The answer must be the number of lines in the listing below that contain "href", and nothing else.

*DATA PROVIDED*:
⁂

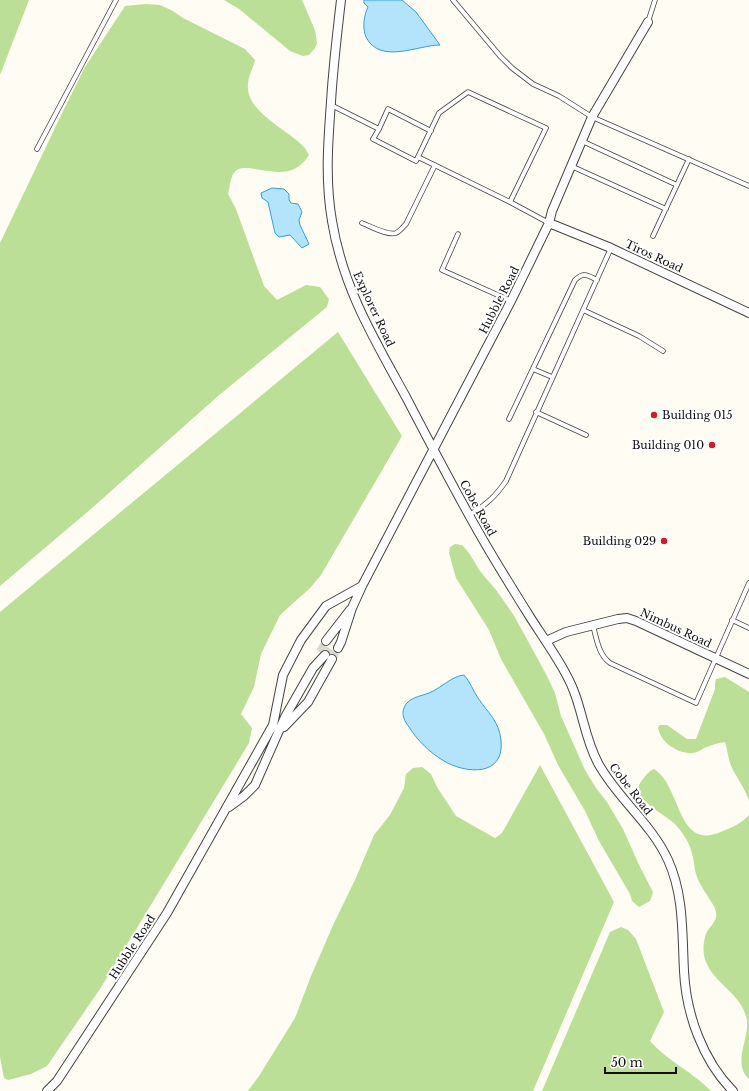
<svg xmlns="http://www.w3.org/2000/svg" width="749" height="1091" viewBox="0 0 749 1091" font-family="'Libre Baskerville',serif">
<rect width="100%" height="100%" fill="#fffcf3"/>
<path fill="#bbdf97" d="M0 0H29L0 75Z
M224 0H302L315 30 317 43 315 48 309 55 303 56 290 51 239 9Z
M146 4 160 5 173 11 183 18 245 49 255 60C253 68 248 77 248 84 245 112 289 130 304 147 306 149 307 152 309 155 288 191 245 156 234 173 230 178 230 187 228 194L236 209 264 286 277 300 306 285 320 287 329 299 327 307 218 396 92 508 0 586V243L65 107 85 67 125 6Z
M338 332 402 436 321 575 310 588 280 615 261 654 254 687 241 714 252 728 249 743 100 989 60 1047 47 1066 31 1074 8 1080 4 1078 0 1057V612Z
M455 544 462 545 469 553 480 571 496 590 513 614 523 632 547 676 555 693 561 716 585 770 596 788 607 802 623 829 640 867 653 892 650 901 639 907 632 901 630 894 599 841 585 811 558 765 544 734 501 659 489 630 456 578 449 553 450 547Z
M725 677 749 692V801C745 789 739 781 733 770 728 761 728 751 725 742 718 743 711 745 704 748 701 750 696 753 693 753 677 754 660 742 658 727L660 725H667L687 739H696L715 689V683L716 679Z
M540 765 614 902 533 1091H248L259 1076 295 1018 311 976 334 923 355 880 374 835 390 815 404 788 406 774 413 768 422 767 431 774 437 787 456 816 495 838 502 833Z
M654 769C682 786 676 853 723 831 733 827 742 823 749 815V1079C732 1063 749 1040 747 1021 743 994 715 985 706 962 702 953 703 938 708 930 711 926 715 922 716 917 718 909 710 901 707 895 703 889 698 881 696 874 694 867 694 860 692 853 689 842 683 833 675 824 664 813 626 797 643 779 646 775 649 771 654 769Z
M621 927 628 930 636 939 664 1012 650 1041C667 1061 693 1072 711 1091H542L610 932Z"/>
<path fill="#b4e4fb" stroke="#359fd7" d="M364 0H402L416 12 440 45C418 45 380 65 366 37 362 28 364 15 368 7L364 3Z
M272 188 284 189 289 194V200L291 203 298 204 302 212 299 220 300 225 309 244 302 248 290 235 279 237 275 233 268 202 262 198 261 193Z
M464 675C470 681 473 691 478 698 488 713 499 721 501 740 505 777 466 774 444 761 429 752 418 741 409 727 405 722 401 715 404 708 407 698 421 696 429 693 441 688 452 676 464 675Z"/>
<g fill="none" stroke-linecap="round" stroke-linejoin="round">
<path stroke="#dbd9d1" stroke-width="8" stroke-dasharray="8 4" stroke-linecap="butt" d="M320 652 326 641
M325 655 331 644
M332 659 338 648"/>
<defs>
<path id="service" d="M453 0 500 56 512 68 533 84 559 96 592 117 749 186
M648 22 655 0
M331 105 379 129 388 109 431 131
M379 129 373 139 416 161 439 113 468 92 546 128 510 202
M582 141 677 185
M37 149 116 0
M418 157 510 202 549 223
M571 166 666 209
M362 223C370 226 388 236 396 233 400 231 403 227 406 224L435 165
M458 234 442 270 511 301
M653 236 689 159
M583 310 639 336 663 351
M533 369 552 377
M536 412 586 435
M509 419 575 280C584 272 587 275 597 280
M469 515C486 505 495 497 506 481L611 248
M732 620 749 628
M593 626C597 639 598 654 610 663L696 703 749 583"/>
<path id="minor" d="M341 0C337 34 333 68 331 102 328 142 325 181 332 221 343 288 374 339 406 397 432 447 458 497 486 545 500 569 515 593 530 617 541 634 552 650 562 667 566 674 570 681 573 689 583 713 585 739 598 763 617 798 651 823 668 860 684 895 682 933 684 971 686 1014 703 1061 733 1091
M549 223 611 248 749 313
M326 641 350 610
M546 641 566 632 618 619 627 618 636 621 749 674
M338 648 341 642 352 608 362 586 511 301 549 223 552 211 592 117 648 22
M284 727 308 702 332 659
M229 807 244 796 255 785 285 717 313 668 325 655
M47 1091 57 1081 167 913 273 725 283 675 301 640 326 606 362 586"/>
</defs>
<use href="#service" stroke="#434343" stroke-width="5.5"/>
<use href="#minor" stroke="#434343" stroke-width="10"/>
<use href="#service" stroke="#fff" stroke-width="4"/>
<use href="#minor" stroke="#fff" stroke-width="8"/>
</g>
<g fill="#cc1d2e" stroke="#fff" stroke-width="1.5">
<circle cx="654" cy="415" r="4"/>
<circle cx="712" cy="445" r="4"/>
<circle cx="664" cy="541" r="4"/>
</g>
<g text-anchor="middle" dominant-baseline="central" stroke-width="4" stroke-linejoin="round" paint-order="stroke">
<g font-size="11" fill="#101010" stroke="#fff">
<text transform="translate(654 256) rotate(25)">Tiros Road</text>
<text transform="translate(499 300) rotate(-63)">Hubble Road</text>
<text transform="translate(374 309) rotate(65)">Explorer Road</text>
<text transform="translate(478 508) rotate(61)">Cobe Road</text>
<text transform="translate(676 628) rotate(25)">Nimbus Road</text>
<text transform="translate(631 789) rotate(52)">Cobe Road</text>
<text transform="translate(132 947) rotate(-57)">Hubble Road</text>
</g>
<g font-size="11" fill="#101010" stroke="#fff" text-anchor="end">
<text x="662" y="415" text-anchor="start">Building 015</text>
<text x="704" y="445">Building 010</text>
<text x="656" y="541">Building 029</text>
</g>
</g>
<path d="M605 1067v6h71v-6" fill="none" stroke="#101010" stroke-width="2"/>
<text x="611" y="1067" font-size="12" fill="#101010" stroke="#ffffff" stroke-width="3" paint-order="stroke">50 m</text>
</svg>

⁂

*RESPONSE*: 4